» **Provided data**:
BEGIN

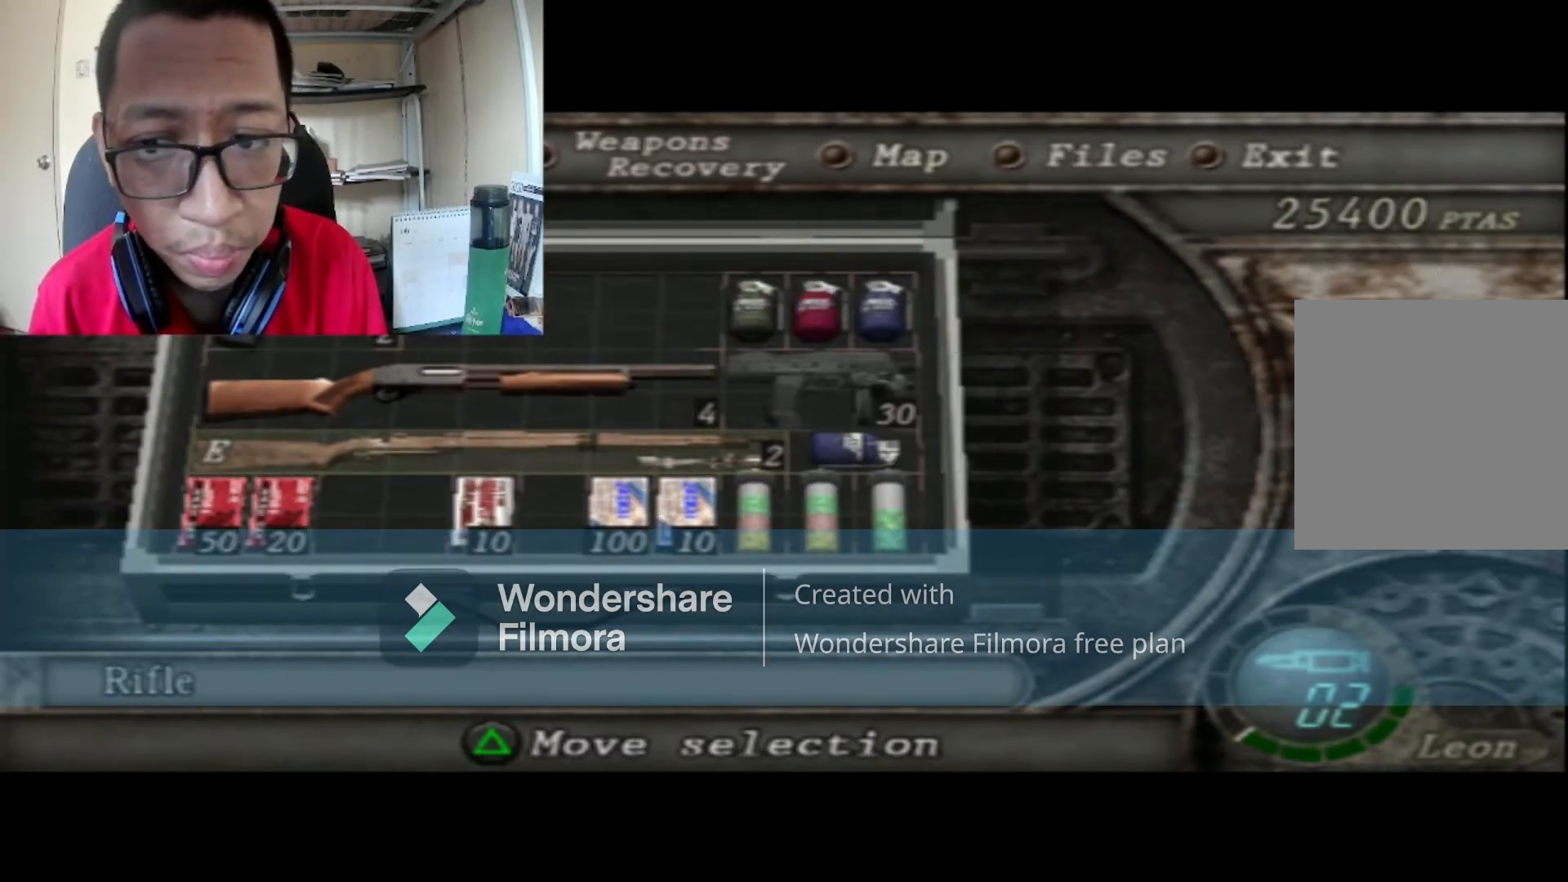
{"buttons": ["B"], "left_stick": "center", "right_stick": "center", "events": [[367, "B", "down"]]}
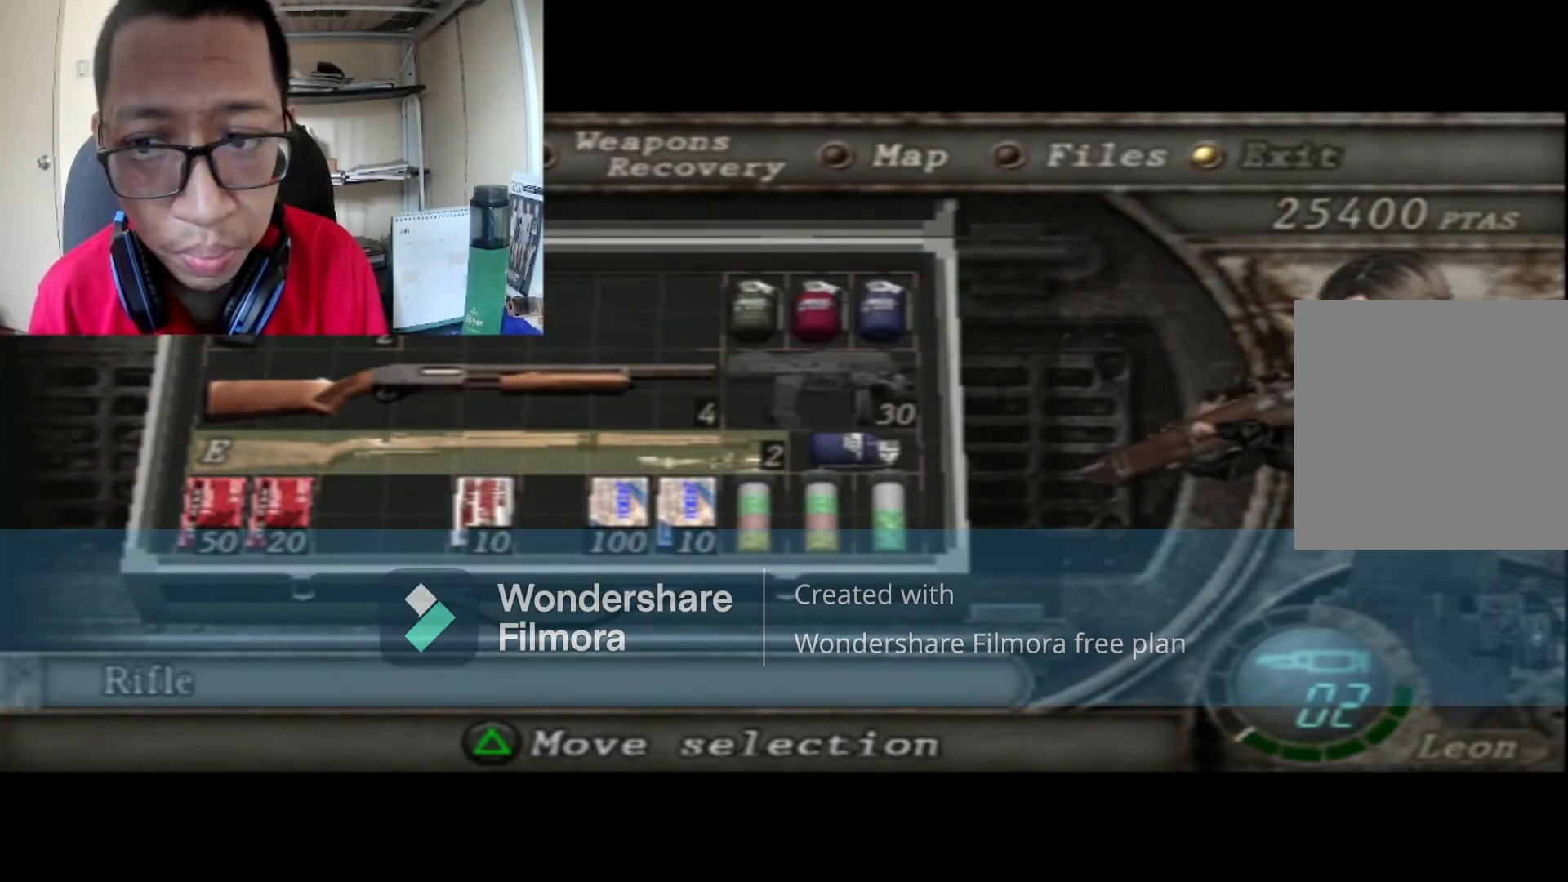
{"buttons": ["A"], "left_stick": "center", "right_stick": "center", "events": [[67, "B", "up"], [367, "A", "down"]]}
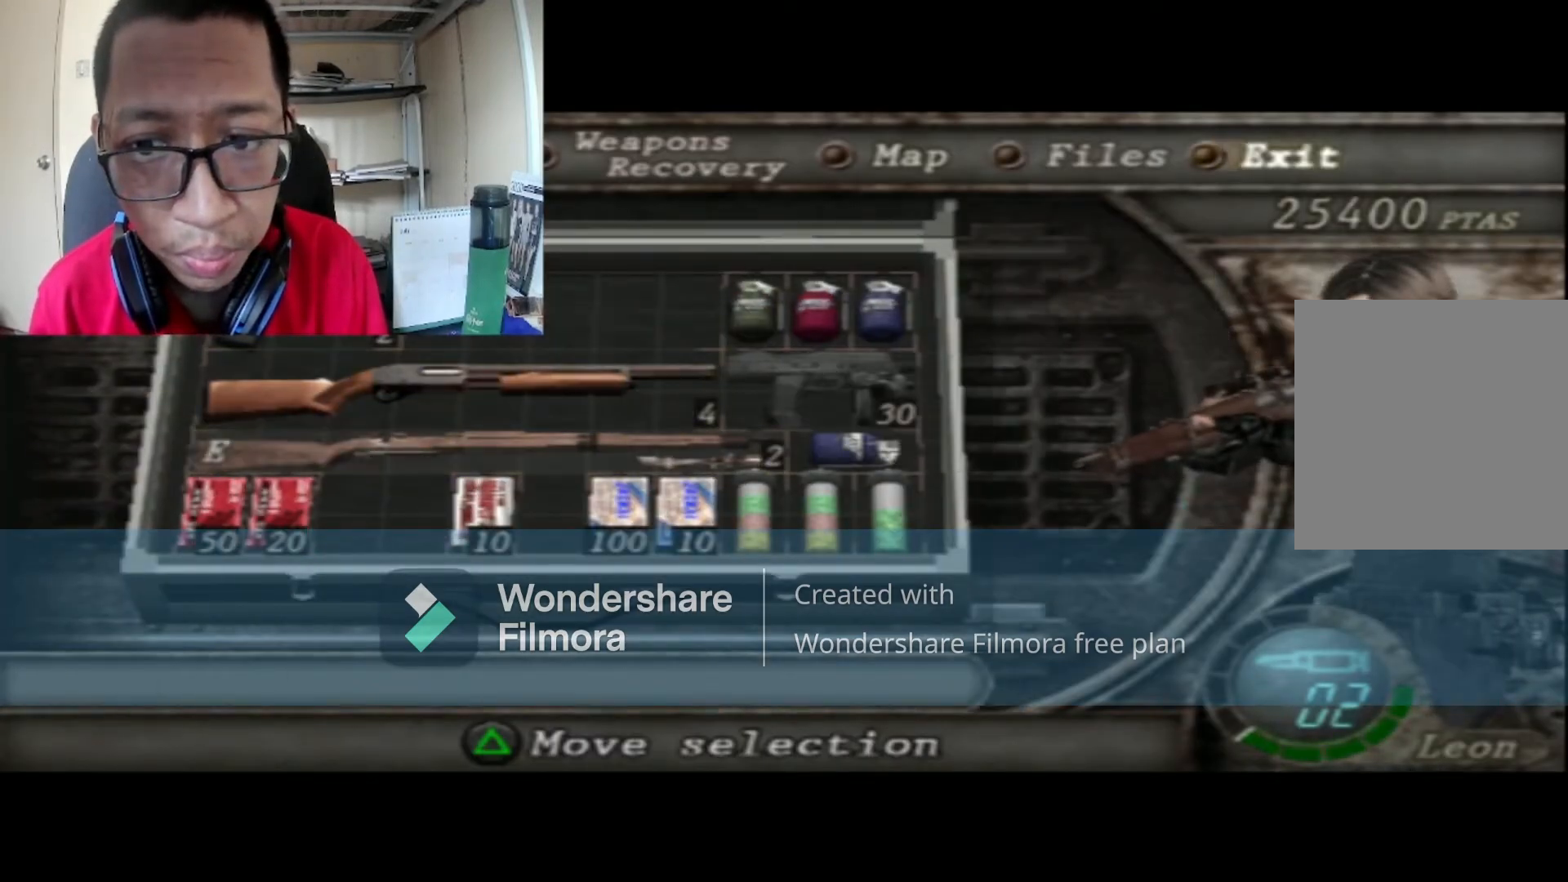
{"buttons": [], "left_stick": "center", "right_stick": "center", "events": [[33, "A", "up"]]}
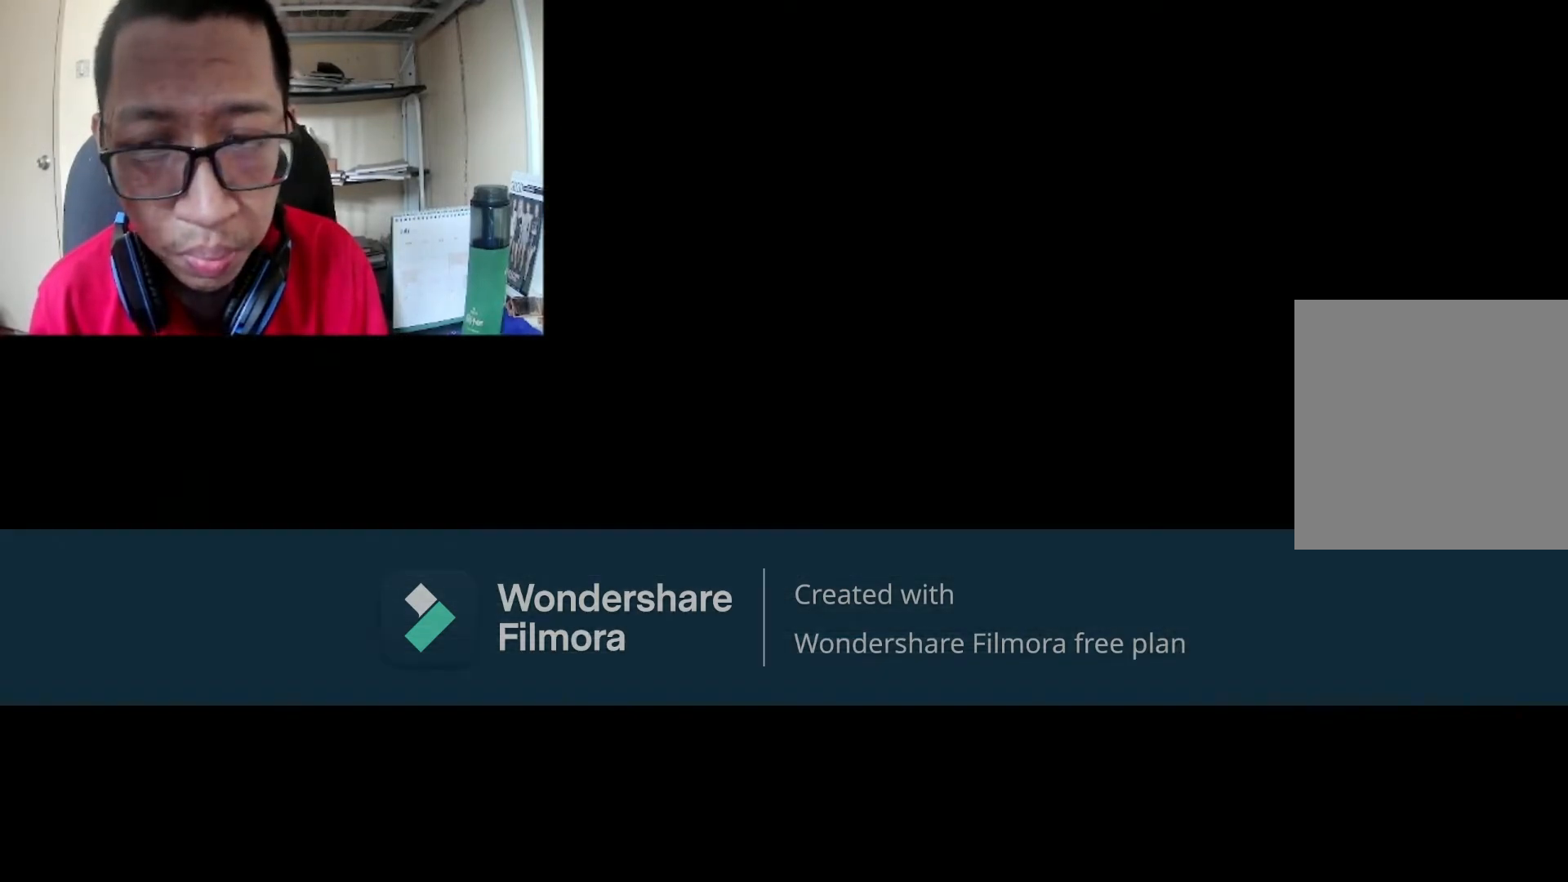
{"buttons": [], "left_stick": "center", "right_stick": "center", "events": []}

END

» **Problem requirements**:
Scan the material above. Return every line containing the string "down".

» **Exercise result**:
{"buttons": ["B"], "left_stick": "center", "right_stick": "center", "events": [[367, "B", "down"]]}
{"buttons": ["A"], "left_stick": "center", "right_stick": "center", "events": [[67, "B", "up"], [367, "A", "down"]]}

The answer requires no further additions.